Весёлое и трагическое тесно сплетены в нашей жизни. Фаину Раневскую как-то попросили рассказать смешную и грустную историю, и она задумалась. По-моему, обе истории получились у неё очень смешные, но если подумать, грустного в них столько же, сколько забавного. Когда Раневская жила в Старопименовском переулке, к ней часто заходил в гости Александр Румнев, её добрый друг, снимавшийся вместе с актрисой в "Золушке".
Александр Александрович был глубокий актёр, сильный художник-график и галантный кавалер. С Раневской он снимался в сцене бала и исполнял па-де-труа.
Раневская очень точно называла его "последний котелок Москвы" - и потому, что он носил этот головной убор, и потому, что он был вежлив и галантен.
Комната в Старопименовском была небольшая, тёмная. Казалось, в ней царят вечные сумерки. Румнев часто приходил к Раневской, сидел подолгу, дотемна. Они беседовали, пили чай, Румнев делал изумительные карандашные наброски, шутил, смеялся. Раневской это очень нравилось.
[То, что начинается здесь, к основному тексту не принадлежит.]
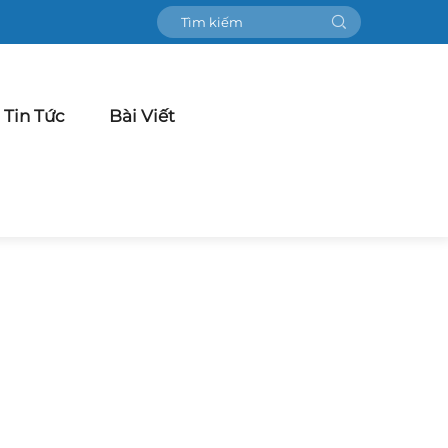
Tin Tức
Bài Viết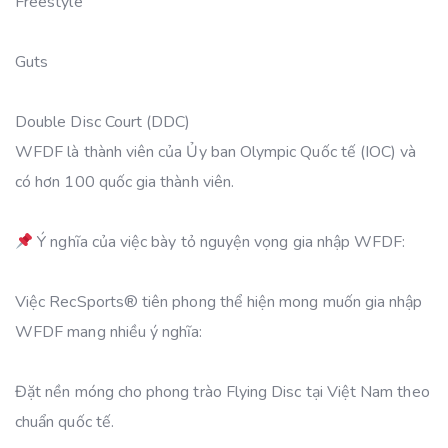
Freestyle
Guts
Double Disc Court (DDC)
WFDF là thành viên của Ủy ban Olympic Quốc tế (IOC) và
có hơn 100 quốc gia thành viên.
Ý nghĩa của việc bày tỏ nguyện vọng gia nhập WFDF:
Việc RecSports®️ tiên phong thể hiện mong muốn gia nhập
WFDF mang nhiều ý nghĩa:
Đặt nền móng cho phong trào Flying Disc tại Việt Nam theo
chuẩn quốc tế.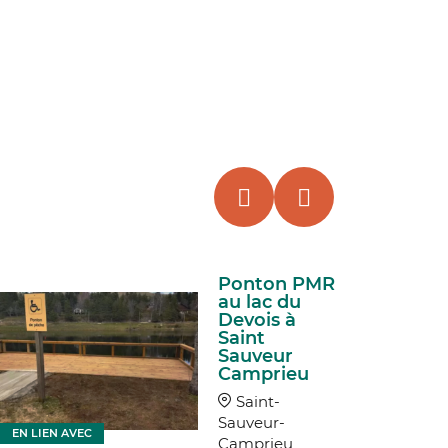
Ponton PMR
au lac du
Devois à
Saint
Sauveur
Camprieu
EN LIEN
Saint-
Sauveur-
EN LIEN AVEC
Camprieu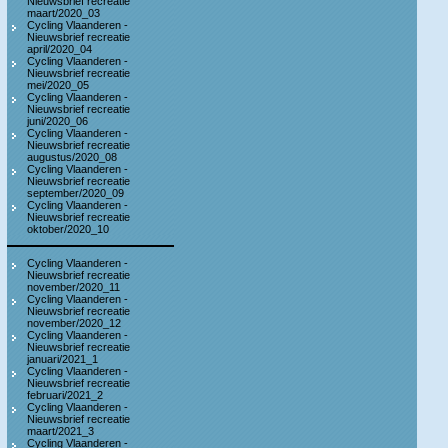
Nieuwsbrief recreatie
maart/2020_03
Cycling Vlaanderen -
Nieuwsbrief recreatie
april/2020_04
Cycling Vlaanderen -
Nieuwsbrief recreatie
mei/2020_05
Cycling Vlaanderen -
Nieuwsbrief recreatie
juni/2020_06
Cycling Vlaanderen -
Nieuwsbrief recreatie
augustus/2020_08
Cycling Vlaanderen -
Nieuwsbrief recreatie
september/2020_09
Cycling Vlaanderen -
Nieuwsbrief recreatie
oktober/2020_10
Cycling Vlaanderen -
Nieuwsbrief recreatie
november/2020_11
Cycling Vlaanderen -
Nieuwsbrief recreatie
november/2020_12
Cycling Vlaanderen -
Nieuwsbrief recreatie
januari/2021_1
Cycling Vlaanderen -
Nieuwsbrief recreatie
februari/2021_2
Cycling Vlaanderen -
Nieuwsbrief recreatie
maart/2021_3
Cycling Vlaanderen -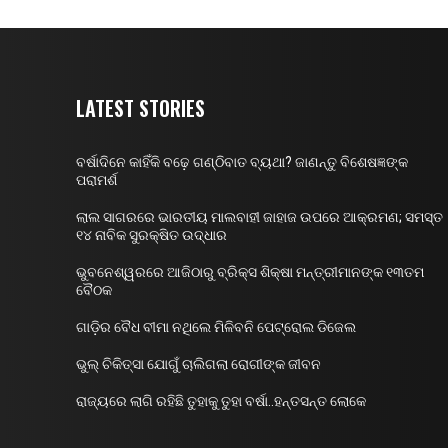
LATEST STORIES
ବର୍ଷାଦିନେ କାହିଁକି ବଢ଼େ ଗଣ୍ଠିବାତ ବ୍ୟଥା? ଜାଣନ୍ତୁ ବିଶେଷଜ୍ଞଙ୍କ
ପରାମର୍ଶ
ଲାଲ ସାଗରରେ ଭାରତୀୟ ମାଲବାହୀ ଜାହାଜ ଉପରେ ଆକ୍ରମଣ; ସମସ୍ତ
୧୪ ନାବିକ ସୁରକ୍ଷିତ ଉଦ୍ଧାର
ଭୁବନେଶ୍ୱରରେ ଆଜିଠାରୁ ବ୍ରିକ୍ସ ଶିକ୍ଷା ମନ୍ତ୍ରୀମାନଙ୍କ ୧୩ତମ
ବୈଠକ
ଗାଡ଼ିର ବୈଧ ବୀମା ନଥିଲେ ମିଳିବନି ପେଟ୍ରୋଲ ଡିଜେଲ
ଭୁଲ୍ ଚିକିତ୍ସା ଯୋଗୁଁ ଚାଲିଗଲା ରୋଗୀଙ୍କ ଜୀବନ
ରାଜ୍ୟରେ ଲାଗି ରହିଛି ତୁହାକୁ ତୁହା ବର୍ଷା..ହନ୍ତସନ୍ତ ଲୋକେ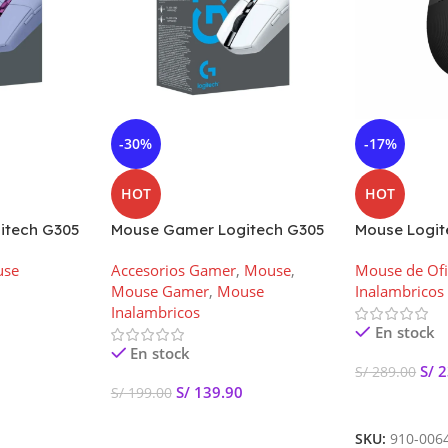
-30%
-17%
HOT
HOT
itech G305
Mouse Gamer Logitech G305
Mouse Logite
brico Lila |
Lightspeed Inalámbrico
Inalambrico 
use
Accesorios Gamer
,
Mouse
,
Mouse de Ofi
Blanco
006466
Mouse Gamer
,
Mouse
Inalambricos
Inalambricos
En stock
En stock
S/
2
S/
289.00
S/
139.90
S/
199.00
Añadir Al Car
Añadir Al Carrito
SKU:
910-006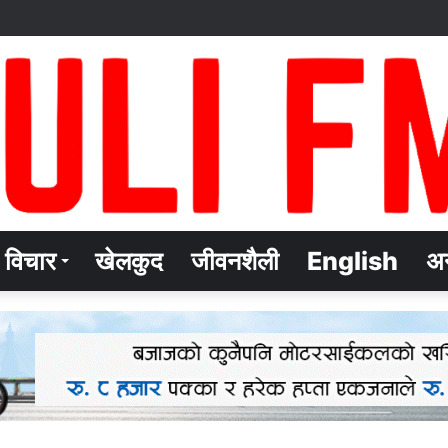
विचार
खेलकुद
जीवनशैली
English
अन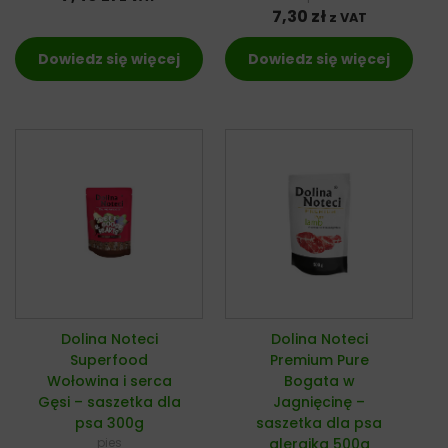
7,30
zł
z VAT
Dowiedz się więcej
Dowiedz się więcej
Dolina Noteci
Dolina Noteci
Superfood
Premium Pure
Wołowina i serca
Bogata w
Gęsi – saszetka dla
Jagnięcinę –
psa 300g
saszetka dla psa
pies
alergika 500g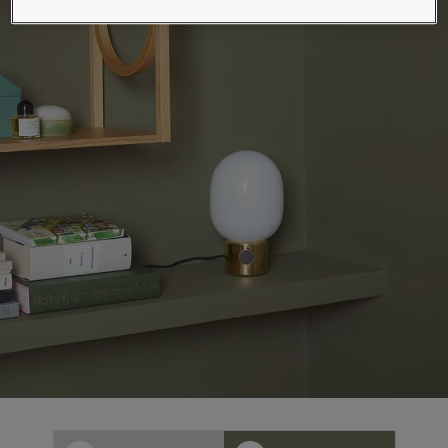
စိတ်ကူးယဉ်မှုဖြင့်နေထိုင်မှု
ဆောင်းပါးများ
သင့်အိမ်အားဆေးဖြင့်အလှဆင်ပါ
ကိုယ်စားလှယ်ဆိုင်ကိုရှာရန်
စာရွက်စာတမ်းထုတ်ကုန်
နည်းပညာဆိုင်ရာအချက်အလက်များ
Soulful Spaces - Jotun မှ နောက်ဆုံးထွက်ရှိထားသော အရောင်ချပ်အသစ်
А Лизе, её знаменитой домработнице, категорически не нравилось. Лиза имела свои принципы. Она считала, что обстановка в квартире слишком интимная. Да что там - неприличная! И однажды Лиза пришла к хозяйке с решительным разговором о Румневе.
- Фаина Георгиевна, - возмущенно сказала Лиза - Что же это такое?!
- Что? - не поняла Раневская.
- Как же! Ходить-ходить, на кровать садится, а предложения не делает?
Но то ли Румнев был не стопроцентный джентльмен, то ли знал 39-е правило джентльмена, которое гласит, что "Джентльмен знает, что из любого правила бывают исключения", но свадьбы не последовало.
Грустная история Раневской - это настоящий шедевр. Фаина Георгиевна очень смешно, в лицах, рассказала историю о Фёдоре Шаляпине.
Уже совсем готовый, в сложном гриме Федор Иванович вышел на сцену в опере "Вражья сила" по пьесе А.Н. Островского.
Оркестр заиграл вступление - молчание. Дирижёр вновь взмахнул палочкой, вновь зазвучала мелодия - ни звука. И так четыре раза!
Шаляпин постоял, обвёл зал грустным, тоскливым взглядом и неодобрительно покачал головой. Развернулся и ушёл со сцены. За ним тут же кинулся директор театра Зимин.
- Фёдор Иванович, что такое! Голубчик, ведь аншлаг! Публика вне себя!
Шаляпин виновато отвёл глаза и тихо сказал с большим убеждением:
- Не могу. Тоска.
Правда, чек на покрытие расходов выписал.